The moment the hearse reached the main entrance of Taman Kepong, we were all asked to turn on our back to let the hearse move forward. I chose not to turn mine, but with tears in my eyes, I waved goodbye to my father. I knew I had loved him while taking care of him.

It was a quiet, beautiful Monday morning, when the funeral took place. It had poured heavily on Saturday past midnight, but the weather was good throughout Sunday and Monday. The moment the hearse arrived at the City Hall crematorium at Jalan Kuari in Cheras, we lifted down the coffin and placed it at the centre stage. The rites went on as usual, while I was seated down with my relatives, after feeling exhausted from crying. The coffin was mechanically lowered down, where it was to be placed into the furnace.

We went downstairs to see the coffin moving towards the furnace. The gate of the furnace was opened and the coffin was pushed in. Just at that moment, I read from 1 Thessalonians 4: 13-18:

"Brothers, we do not want you to be ignorant about those who fall asleep, or to grieve like the rest of men, who have no hope. We believe that Jesus died and rose again and so we believe that God will bring with Jesus those who have fallen asleep in him. According to the Lord's own word, we tell you that we who are still alive, who are left till the coming of the Lord, will certainly not precede those who have fallen asleep. For the Lord himself will come down from heaven, with a loud command, with the voice of the archangel and with the trumpet call of God, and the dead in Christ will rise first. After that, we who are still alive and are left will be caught up together with them in the clouds to meet the Lord in the air. And so we will be with the Lord forever. Therefore encourage each other with these words."

Auntie Martina and Auntie Susan stood by me, while the rest of the family members and relatives had moved on to the hall. After I had completed reading that passage, Auntie Martina immediately prayed:

"Dear Lord, I commit my brother into your bosom. Thank you for saving him during his last moments. We thank you for welcoming him into the kingdom of Heaven. Amen."

She later shared that she had some doubts about my father's destiny. That Monday night, after attending the funeral and going back to school to teach, she still made it to her church despite feeling exhausted. The speaker for the night spoke about the destiny of souls who died. When she approached the speaker after the message to ask about her brother, the pastor replied: "As long as the person has prayed the sinner's prayer, he will not be lost in hell. God will keep his soul in His bosom." Father had knowingly prayed the sinner’s prayer on September 27 and later, in one of his night visions, invited Jesus into his heart. There were several other people who talked to him, and they confirmed my conclusion: Father knew what he had done when he prayed to accept Jesus as his personal Saviour.
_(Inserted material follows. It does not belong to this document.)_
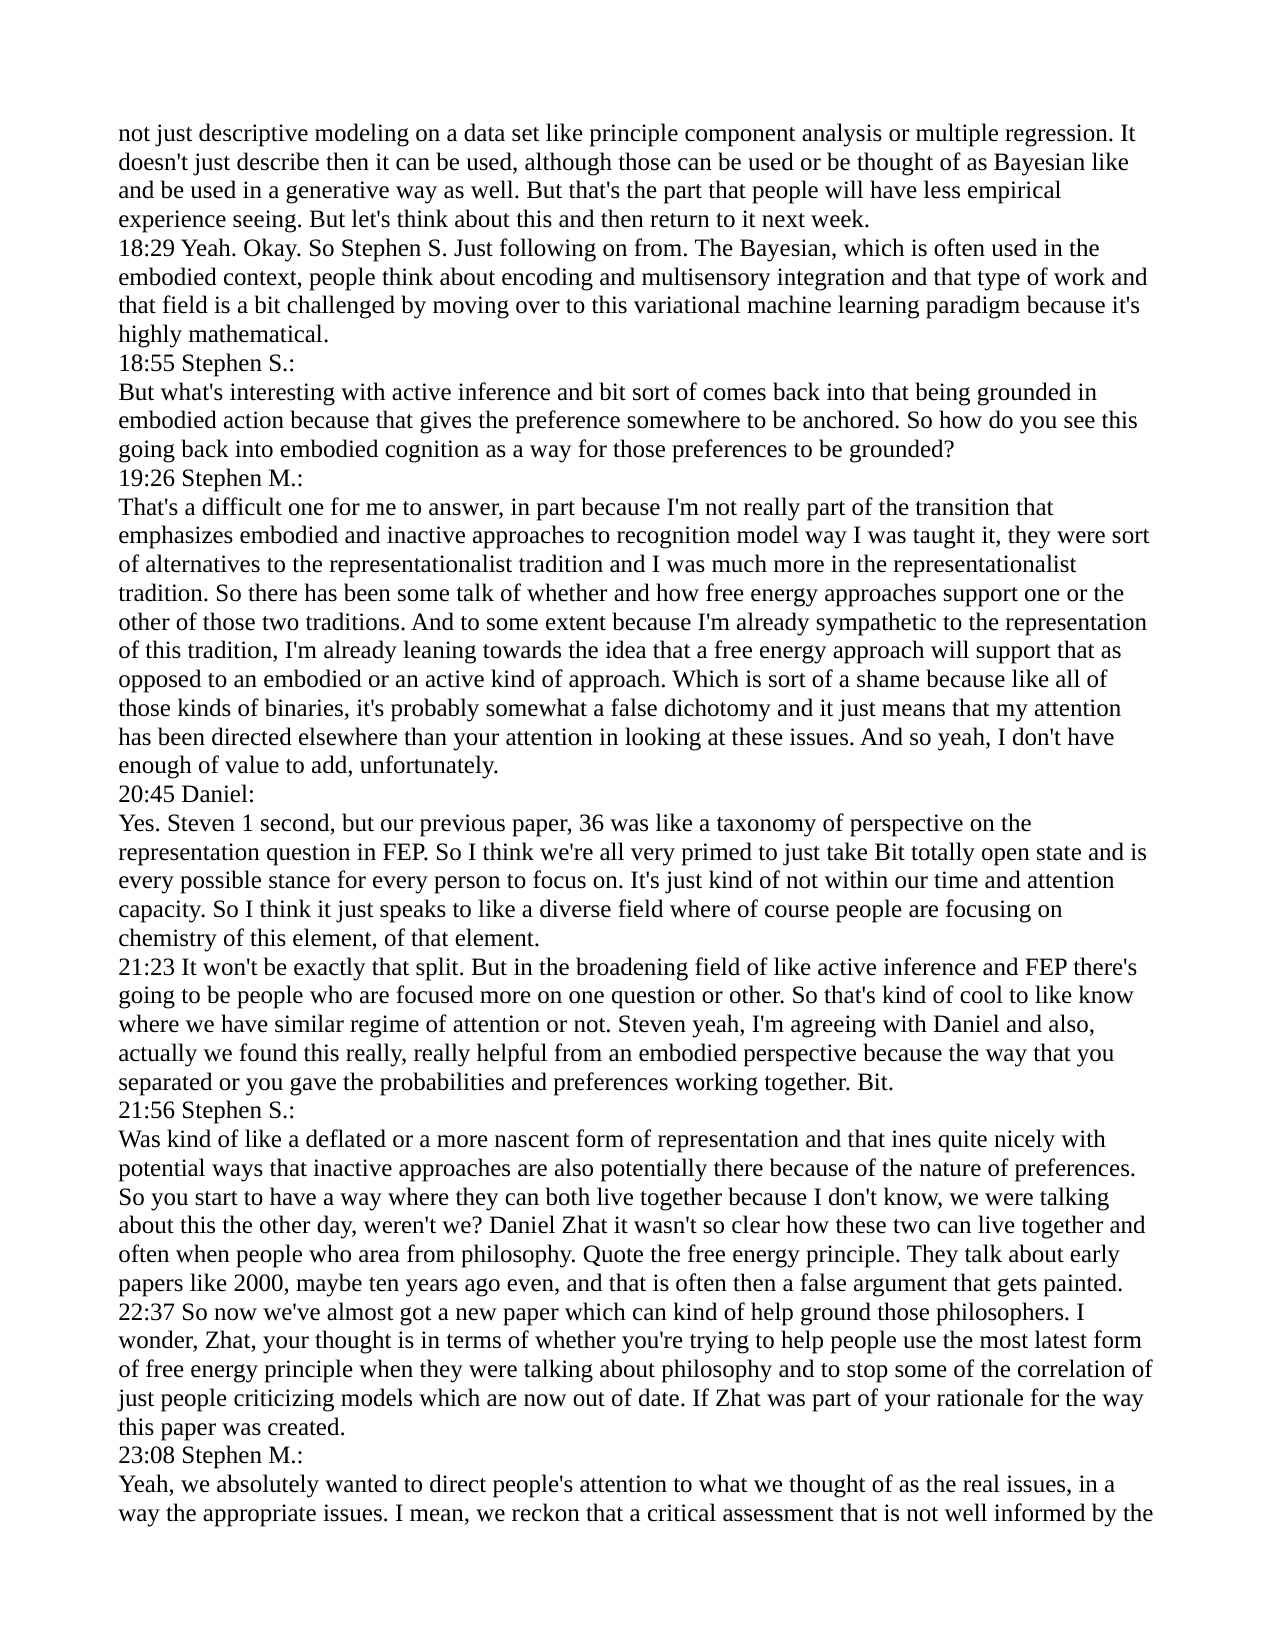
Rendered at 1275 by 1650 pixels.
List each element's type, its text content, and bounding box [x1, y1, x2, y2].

text not just descriptive modeling on a data set like principle component analysis or multiple regression. It doesn't just describe then it can be used, although those can be used or be thought of as Bayesian like and be used in a generative way as well. But that's the part that people will have less empirical experience seeing. But let's think about this and then return to it next week. 18:29 Yeah. Okay. So Stephen S. Just following on from. The Bayesian, which is often used in the embodied context, people think about encoding and multisensory integration and that type of work and that field is a bit challenged by moving over to this variational machine learning paradigm because it's highly mathematical. 18:55 Stephen S.: But what's interesting with active inference and bit sort of comes back into that being grounded in embodied action because that gives the preference somewhere to be anchored. So how do you see this going back into embodied cognition as a way for those preferences to be grounded? 19:26 Stephen M.: That's a difficult one for me to answer, in part because I'm not really part of the transition that emphasizes embodied and inactive approaches to recognition model way I was taught it, they were sort of alternatives to the representationalist tradition and I was much more in the representationalist tradition. So there has been some talk of whether and how free energy approaches support one or the other of those two traditions. And to some extent because I'm already sympathetic to the representation of this tradition, I'm already leaning towards the idea that a free energy approach will support that as opposed to an embodied or an active kind of approach. Which is sort of a shame because like all of those kinds of binaries, it's probably somewhat a false dichotomy and it just means that my attention has been directed elsewhere than your attention in looking at these issues. And so yeah, I don't have enough of value to add, unfortunately. 20:45 Daniel: Yes. Steven 1 second, but our previous paper, 36 was like a taxonomy of perspective on the representation question in FEP. So I think we're all very primed to just take Bit totally open state and is every possible stance for every person to focus on. It's just kind of not within our time and attention capacity. So I think it just speaks to like a diverse field where of course people are focusing on chemistry of this element, of that element. 21:23 It won't be exactly that split. But in the broadening field of like active inference and FEP there's going to be people who are focused more on one question or other. So that's kind of cool to like know where we have similar regime of attention or not. Steven yeah, I'm agreeing with Daniel and also, actually we found this really, really helpful from an embodied perspective because the way that you separated or you gave the probabilities and preferences working together. Bit. 21:56 Stephen S.: Was kind of like a deflated or a more nascent form of representation and that ines quite nicely with potential ways that inactive approaches are also potentially there because of the nature of preferences. So you start to have a way where they can both live together because I don't know, we were talking about this the other day, weren't we? Daniel Zhat it wasn't so clear how these two can live together and often when people who area from philosophy. Quote the free energy principle. They talk about early papers like 2000, maybe ten years ago even, and that is often then a false argument that gets painted. 22:37 So now we've almost got a new paper which can kind of help ground those philosophers. I wonder, Zhat, your thought is in terms of whether you're trying to help people use the most latest form of free energy principle when they were talking about philosophy and to stop some of the correlation of just people criticizing models which are now out of date. If Zhat was part of your rationale for the way this paper was created. 23:08 Stephen M.: Yeah, we absolutely wanted to direct people's attention to what we thought of as the real issues, in a way the appropriate issues. I mean, we reckon that a critical assessment that is not well informed by the [118, 118, 1157, 1527]
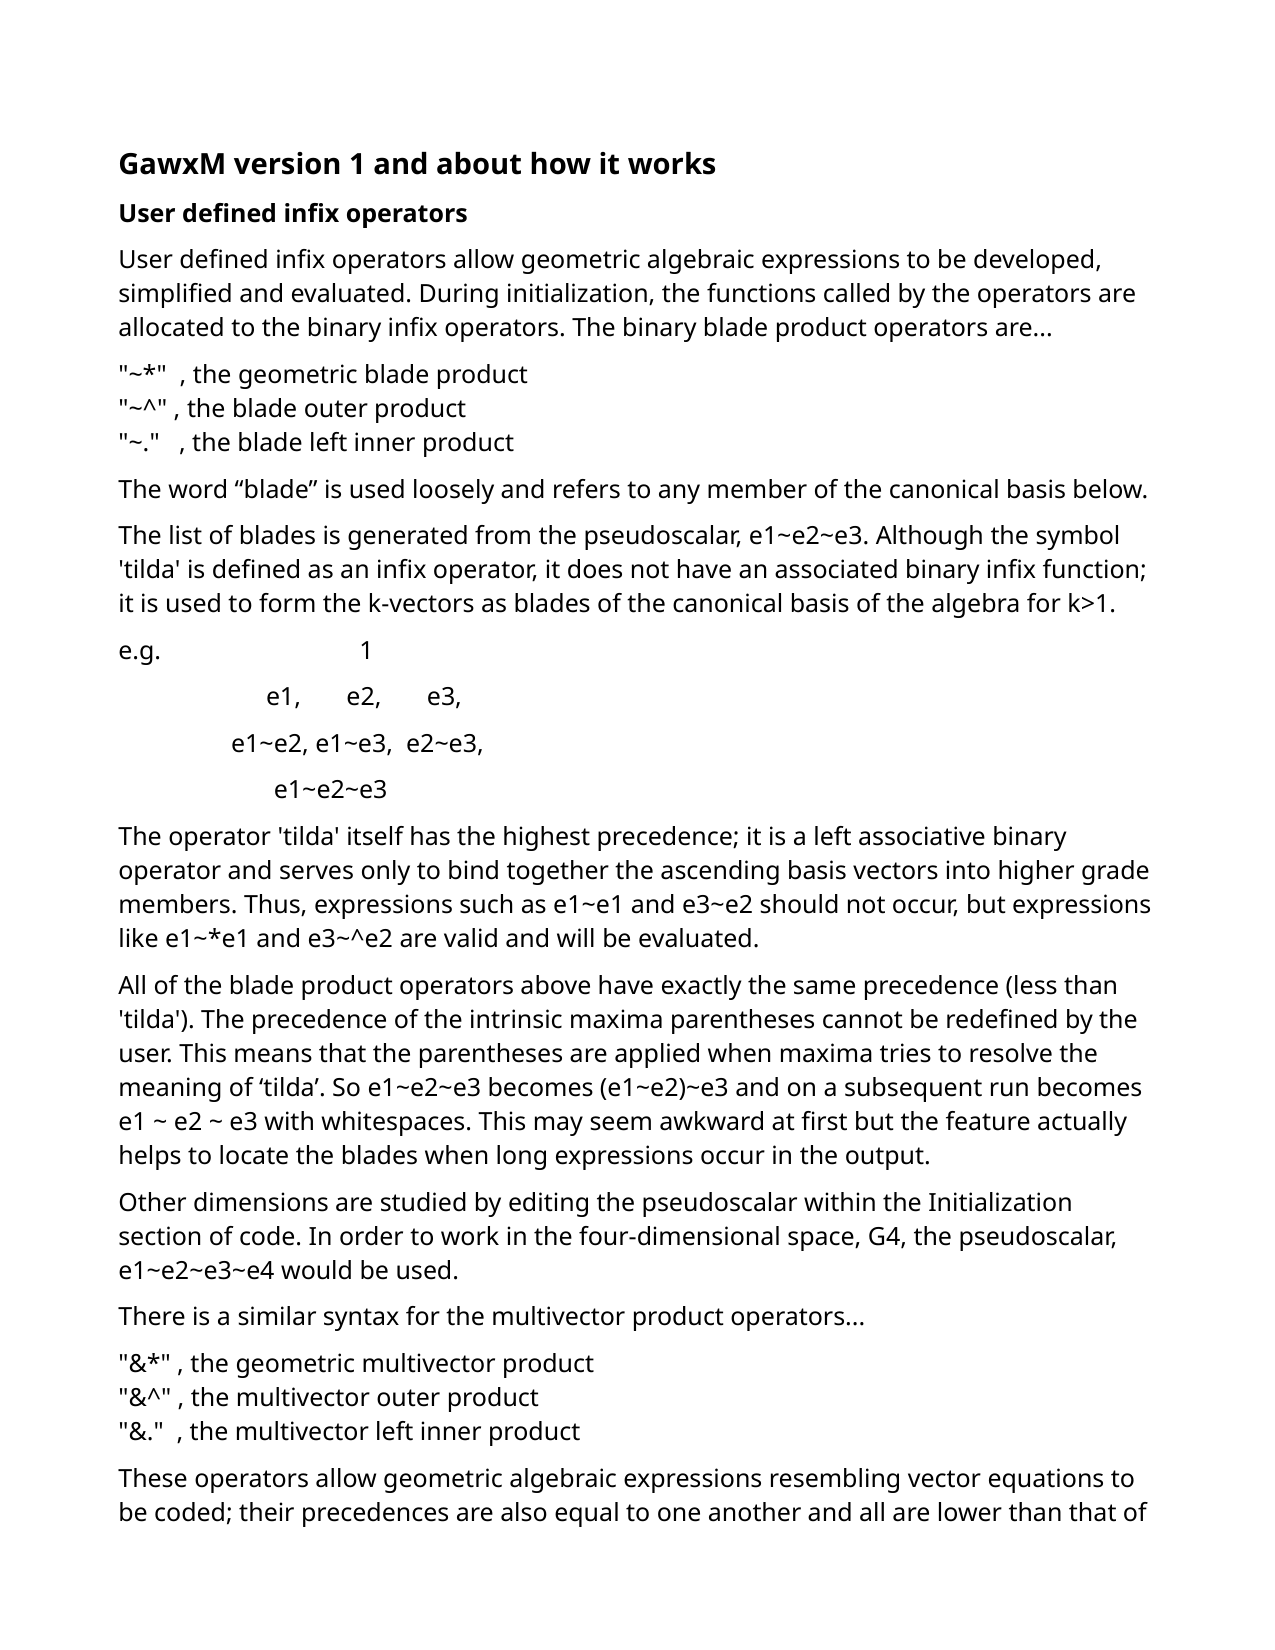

ON TUESDAY morning, we went back to the crematorium to collect the ashes to be placed in an urn. A slightly shiny jaded urn was picked to contain the ashes.

By 9.30am, we were already on our way to Semenyih, where Father's ashes were to be placed there. My youngest sister, Su Li had the chance to carry the urn all the way on the trip there.

By 10.40am, the urn was placed into a little pigeon-hole, built after the concept of a condominium or an apartment for the dead. It was bought for RM7,000. Mother had only bought the pigeon hole two days earlier to keep the urn. She had bought another one for herself just beside his. When the rest of the family members had paid their last respect with joss sticks and offerings, I paid my last respect to Father with a moment of silence as his ashes were laid to rest in peace.